EXERCISE PROMPT |
Set the records down again. Match every line exactly.

RECORDS FOR PROCESSING |
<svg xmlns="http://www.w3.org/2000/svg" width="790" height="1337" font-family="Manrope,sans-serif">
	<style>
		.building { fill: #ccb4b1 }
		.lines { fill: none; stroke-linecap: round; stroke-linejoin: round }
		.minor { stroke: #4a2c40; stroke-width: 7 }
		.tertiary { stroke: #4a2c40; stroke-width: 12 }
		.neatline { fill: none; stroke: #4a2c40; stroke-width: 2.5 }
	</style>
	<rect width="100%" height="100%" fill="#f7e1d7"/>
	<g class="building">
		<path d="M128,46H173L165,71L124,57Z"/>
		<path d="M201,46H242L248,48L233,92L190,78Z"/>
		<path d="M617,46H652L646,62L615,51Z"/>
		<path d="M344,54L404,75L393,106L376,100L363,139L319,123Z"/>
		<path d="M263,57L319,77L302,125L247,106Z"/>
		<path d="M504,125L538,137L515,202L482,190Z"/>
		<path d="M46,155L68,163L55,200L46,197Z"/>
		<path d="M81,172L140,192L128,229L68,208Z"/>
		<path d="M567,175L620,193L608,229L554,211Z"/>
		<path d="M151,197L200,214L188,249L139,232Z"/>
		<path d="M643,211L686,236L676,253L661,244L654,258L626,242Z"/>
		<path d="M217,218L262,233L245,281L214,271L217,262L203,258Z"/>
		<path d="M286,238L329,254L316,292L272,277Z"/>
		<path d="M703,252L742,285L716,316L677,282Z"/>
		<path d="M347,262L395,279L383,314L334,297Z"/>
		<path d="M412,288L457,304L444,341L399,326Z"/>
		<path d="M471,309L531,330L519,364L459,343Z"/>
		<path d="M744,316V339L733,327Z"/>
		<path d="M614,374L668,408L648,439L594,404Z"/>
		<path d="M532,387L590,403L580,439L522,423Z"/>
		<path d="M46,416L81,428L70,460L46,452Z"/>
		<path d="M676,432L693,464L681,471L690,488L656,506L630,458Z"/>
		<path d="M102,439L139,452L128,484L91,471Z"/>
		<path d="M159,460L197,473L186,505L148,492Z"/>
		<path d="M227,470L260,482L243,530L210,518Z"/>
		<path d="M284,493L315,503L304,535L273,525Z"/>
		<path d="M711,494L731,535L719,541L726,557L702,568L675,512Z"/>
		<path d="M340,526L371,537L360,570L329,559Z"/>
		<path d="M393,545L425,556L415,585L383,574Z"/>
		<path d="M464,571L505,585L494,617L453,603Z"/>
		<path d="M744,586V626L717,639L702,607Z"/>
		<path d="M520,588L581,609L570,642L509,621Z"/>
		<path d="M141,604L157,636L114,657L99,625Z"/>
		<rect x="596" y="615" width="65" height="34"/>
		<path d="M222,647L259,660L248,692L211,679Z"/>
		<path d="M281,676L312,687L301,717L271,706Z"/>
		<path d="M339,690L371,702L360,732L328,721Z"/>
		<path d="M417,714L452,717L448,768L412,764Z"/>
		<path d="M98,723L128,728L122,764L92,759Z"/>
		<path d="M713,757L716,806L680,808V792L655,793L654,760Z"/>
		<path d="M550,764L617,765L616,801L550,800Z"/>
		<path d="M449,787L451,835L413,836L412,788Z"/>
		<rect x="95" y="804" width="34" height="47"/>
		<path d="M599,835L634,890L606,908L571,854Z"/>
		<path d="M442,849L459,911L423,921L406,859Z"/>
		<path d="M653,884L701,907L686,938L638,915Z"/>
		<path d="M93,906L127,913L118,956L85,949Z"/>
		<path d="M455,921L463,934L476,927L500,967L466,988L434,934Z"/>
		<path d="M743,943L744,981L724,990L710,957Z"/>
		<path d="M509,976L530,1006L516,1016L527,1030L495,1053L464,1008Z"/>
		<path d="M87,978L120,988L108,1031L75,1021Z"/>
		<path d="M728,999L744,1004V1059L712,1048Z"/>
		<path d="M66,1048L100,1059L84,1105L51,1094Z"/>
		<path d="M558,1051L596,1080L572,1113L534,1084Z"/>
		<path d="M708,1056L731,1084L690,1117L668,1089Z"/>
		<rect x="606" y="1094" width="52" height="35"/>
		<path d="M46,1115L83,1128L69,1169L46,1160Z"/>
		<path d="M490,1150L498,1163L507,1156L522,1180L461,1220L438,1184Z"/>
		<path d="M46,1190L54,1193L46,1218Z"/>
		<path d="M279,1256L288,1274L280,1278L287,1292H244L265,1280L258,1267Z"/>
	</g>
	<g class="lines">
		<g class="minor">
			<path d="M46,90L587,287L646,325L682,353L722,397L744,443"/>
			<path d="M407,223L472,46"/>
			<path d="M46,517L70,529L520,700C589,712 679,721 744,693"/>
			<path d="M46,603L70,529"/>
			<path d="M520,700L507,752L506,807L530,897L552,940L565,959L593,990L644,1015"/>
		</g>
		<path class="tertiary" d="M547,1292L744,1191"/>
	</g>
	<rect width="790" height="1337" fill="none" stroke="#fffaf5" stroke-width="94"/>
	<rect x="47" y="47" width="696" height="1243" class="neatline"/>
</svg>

TASK RESULT |
<svg xmlns="http://www.w3.org/2000/svg" width="790" height="1337" font-family="Manrope,sans-serif">
	<style>
		.building { fill: #ccb4b1 }
		.lines { fill: none; stroke-linecap: round; stroke-linejoin: round }
		.minor { stroke: #4a2c40; stroke-width: 7 }
		.tertiary { stroke: #4a2c40; stroke-width: 12 }
		.neatline { fill: none; stroke: #4a2c40; stroke-width: 2.5 }
	</style>
	<rect width="100%" height="100%" fill="#f7e1d7"/>
	<g class="building">
		<path d="M128,46H173L165,71L124,57Z"/>
		<path d="M201,46H242L248,48L233,92L190,78Z"/>
		<path d="M617,46H652L646,62L615,51Z"/>
		<path d="M344,54L404,75L393,106L376,100L363,139L319,123Z"/>
		<path d="M263,57L319,77L302,125L247,106Z"/>
		<path d="M504,125L538,137L515,202L482,190Z"/>
		<path d="M46,155L68,163L55,200L46,197Z"/>
		<path d="M81,172L140,192L128,229L68,208Z"/>
		<path d="M567,175L620,193L608,229L554,211Z"/>
		<path d="M151,197L200,214L188,249L139,232Z"/>
		<path d="M643,211L686,236L676,253L661,244L654,258L626,242Z"/>
		<path d="M217,218L262,233L245,281L214,271L217,262L203,258Z"/>
		<path d="M286,238L329,254L316,292L272,277Z"/>
		<path d="M703,252L742,285L716,316L677,282Z"/>
		<path d="M347,262L395,279L383,314L334,297Z"/>
		<path d="M412,288L457,304L444,341L399,326Z"/>
		<path d="M471,309L531,330L519,364L459,343Z"/>
		<path d="M744,316V339L733,327Z"/>
		<path d="M614,374L668,408L648,439L594,404Z"/>
		<path d="M532,387L590,403L580,439L522,423Z"/>
		<path d="M46,416L81,428L70,460L46,452Z"/>
		<path d="M676,432L693,464L681,471L690,488L656,506L630,458Z"/>
		<path d="M102,439L139,452L128,484L91,471Z"/>
		<path d="M159,460L197,473L186,505L148,492Z"/>
		<path d="M227,470L260,482L243,530L210,518Z"/>
		<path d="M284,493L315,503L304,535L273,525Z"/>
		<path d="M711,494L731,535L719,541L726,557L702,568L675,512Z"/>
		<path d="M340,526L371,537L360,570L329,559Z"/>
		<path d="M393,545L425,556L415,585L383,574Z"/>
		<path d="M464,571L505,585L494,617L453,603Z"/>
		<path d="M744,586V626L717,639L702,607Z"/>
		<path d="M520,588L581,609L570,642L509,621Z"/>
		<path d="M141,604L157,636L114,657L99,625Z"/>
		<rect x="596" y="615" width="65" height="34"/>
		<path d="M222,647L259,660L248,692L211,679Z"/>
		<path d="M281,676L312,687L301,717L271,706Z"/>
		<path d="M339,690L371,702L360,732L328,721Z"/>
		<path d="M417,714L452,717L448,768L412,764Z"/>
		<path d="M98,723L128,728L122,764L92,759Z"/>
		<path d="M713,757L716,806L680,808V792L655,793L654,760Z"/>
		<path d="M550,764L617,765L616,801L550,800Z"/>
		<path d="M449,787L451,835L413,836L412,788Z"/>
		<rect x="95" y="804" width="34" height="47"/>
		<path d="M599,835L634,890L606,908L571,854Z"/>
		<path d="M442,849L459,911L423,921L406,859Z"/>
		<path d="M653,884L701,907L686,938L638,915Z"/>
		<path d="M93,906L127,913L118,956L85,949Z"/>
		<path d="M455,921L463,934L476,927L500,967L466,988L434,934Z"/>
		<path d="M743,943L744,981L724,990L710,957Z"/>
		<path d="M509,976L530,1006L516,1016L527,1030L495,1053L464,1008Z"/>
		<path d="M87,978L120,988L108,1031L75,1021Z"/>
		<path d="M728,999L744,1004V1059L712,1048Z"/>
		<path d="M66,1048L100,1059L84,1105L51,1094Z"/>
		<path d="M558,1051L596,1080L572,1113L534,1084Z"/>
		<path d="M708,1056L731,1084L690,1117L668,1089Z"/>
		<rect x="606" y="1094" width="52" height="35"/>
		<path d="M46,1115L83,1128L69,1169L46,1160Z"/>
		<path d="M490,1150L498,1163L507,1156L522,1180L461,1220L438,1184Z"/>
		<path d="M46,1190L54,1193L46,1218Z"/>
		<path d="M279,1256L288,1274L280,1278L287,1292H244L265,1280L258,1267Z"/>
	</g>
	<g class="lines">
		<g class="minor">
			<path d="M46,90L587,287L646,325L682,353L722,397L744,443"/>
			<path d="M407,223L472,46"/>
			<path d="M46,517L70,529L520,700C589,712 679,721 744,693"/>
			<path d="M46,603L70,529"/>
			<path d="M520,700L507,752L506,807L530,897L552,940L565,959L593,990L644,1015"/>
		</g>
		<path class="tertiary" d="M547,1292L744,1191"/>
	</g>
	<rect width="790" height="1337" fill="none" stroke="#fffaf5" stroke-width="94"/>
	<rect x="47" y="47" width="696" height="1243" class="neatline"/>
</svg>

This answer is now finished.